Posts Tagged ‘wine’

Claret Punch

Wednesday, December 31st, 1969

Fill large Bar glass ⅔ full Shaved Ice.

3 teaspoonfuls Bar Sugar.
4 dashes Lemon Juice.
2 slices Orange.
2 jiggers Claret.

Shake; strain into thin glass; dress with Fruit and serve with Straws.

California Wine Cobbler

Wednesday, December 31st, 1969

Fill tall, thin glass nearly full Shaved Ice.
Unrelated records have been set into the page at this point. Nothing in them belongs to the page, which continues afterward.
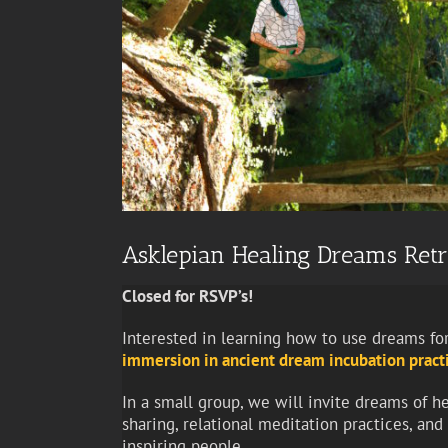
Asklepian Healing Dreams Retr
Closed for RSVP’s!
Interested in learning how to use dreams for
immersion in ancient dream incubation pract
In a small group, we will invite dreams of h
sharing, relational meditation practices, an
inspiring people.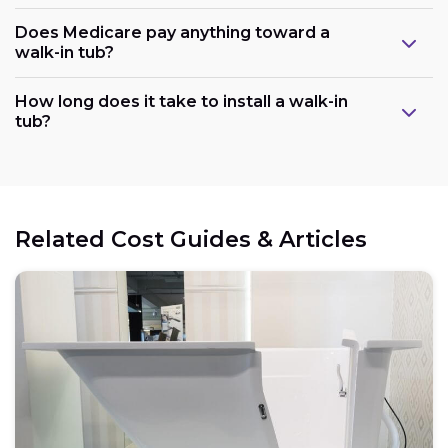
Does Medicare pay anything toward a
walk-in tub?
Plumbing:
How long does it take to install a walk-in
tub?
Electrical:
Related Cost Guides & Articles
Space:
Weight capacity: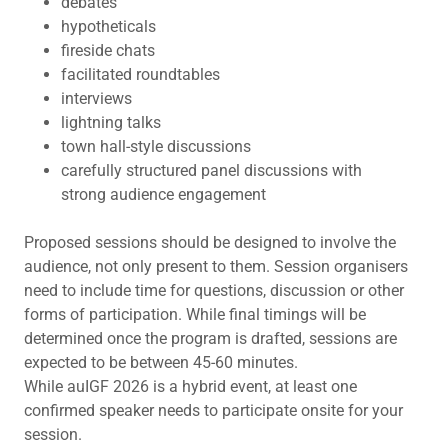
debates
hypotheticals
fireside chats
facilitated roundtables
interviews
lightning talks
town hall-style discussions
carefully structured panel discussions with
strong audience engagement
Proposed sessions should be designed to involve the
audience, not only present to them. Session organisers
need to include time for questions, discussion or other
forms of participation. While final timings will be
determined once the program is drafted, sessions are
expected to be between 45-60 minutes.
While auIGF 2026 is a hybrid event, at least one
confirmed speaker needs to participate onsite for your
session.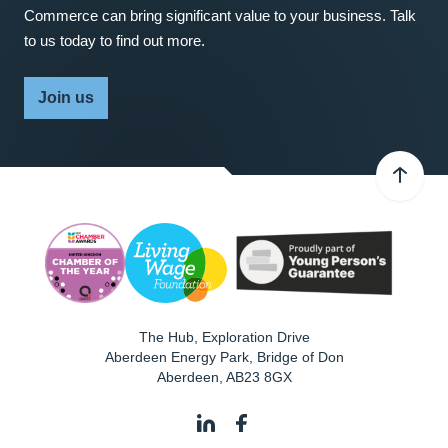
Commerce can bring significant value to your business. Talk
to us today to find out more.
Join us
The Hub, Exploration Drive
Aberdeen Energy Park, Bridge of Don
Aberdeen
,
AB23 8GX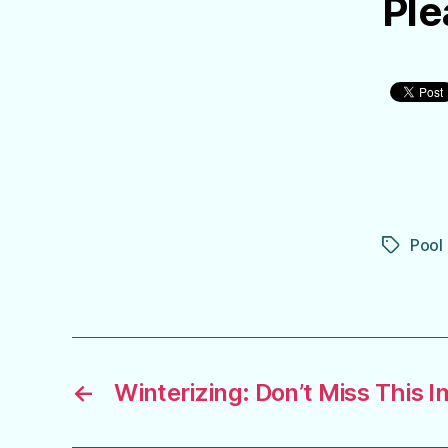
Ple
Pool
Tags
←
Winterizing: Don’t Miss This 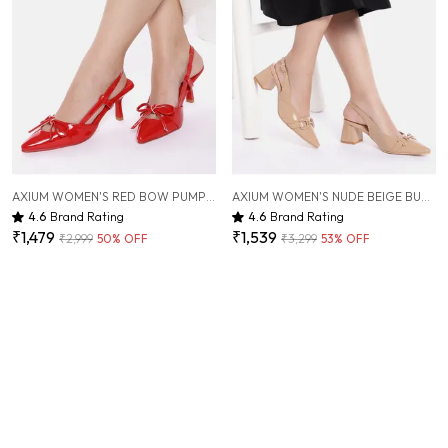
AXIUM WOMEN'S RED BOW PUMP SLIM HEELS, 3INCH (BLY236)
AXIUM WOMEN'S NUDE BEIGE BUCKLE EMBELLISHED PUMP BLOCK HEELS, 2.5INCH (BLY245)
4.6
Brand Rating
4.6
Brand Rating
₹1,479
₹1,539
₹2,999
50
% OFF
₹3,299
53
% OFF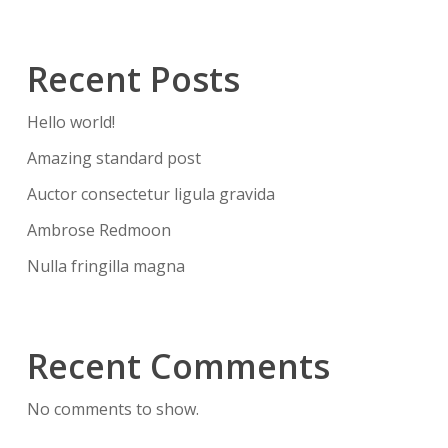
Recent Posts
Hello world!
Amazing standard post
Auctor consectetur ligula gravida
Ambrose Redmoon
Nulla fringilla magna
Recent Comments
No comments to show.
1 heaping teaspoonful Bar Sugar.
Juice of 1 Orange.
2½ jiggers California Wine.

Stir; ornament with Fruit and serve with Straws.

Tokay Punch

Wednesday, December 31st, 1969

Out of 6 pounds of Tokay Grapes, select one pound to be put into the Punch last. Now make a boiling Syrup of three pounds of Sugar and one quart of boiling Water and pour this over the remaining five pounds of Grapes. When partly cold rub it through a sieve, leaving skins and seeds behind. Then add the Juice of two Oranges and two Lemons and one quart of St. Julien Claret, 1 jigger of Angostura Bitters.

Then strain and freeze.

Before serving add 1 pint of good Brandy and an Italian Meringue Paste of six Egg whites, colored a nice red and drop in the remaining Grapes.

Doray Punch

Wednesday, December 31st, 1969

Fill large Bar glass ⅔ full Shaved Ice.

2 teaspoonfuls Lemon Juice.
4 dashes Pineapple Syrup.
4 dashes Gum Syrup.
¼ jigger Jamaica Rum.
¼ jigger green Chartreuse.
½ jigger Tokay Wine.
½ jigger Brandy.
1 white of an Egg.

Shake hard; strain into thin Bar glass; dress with Fruit; dash with Seltzer; grate Nutmeg on top and serve.

Claret Flip

Wednesday, December 31st, 1969

Fill large Bar glass ½ full Shaved Ice.

2 heaping teaspoonfuls Bar Sugar dissolved in a little Water.
1 whole Egg broken in.
1½ Jiggers Claret Wine.

Shake thoroughly; strain into Punch glass; sprinkle with Nutmeg on top and serve.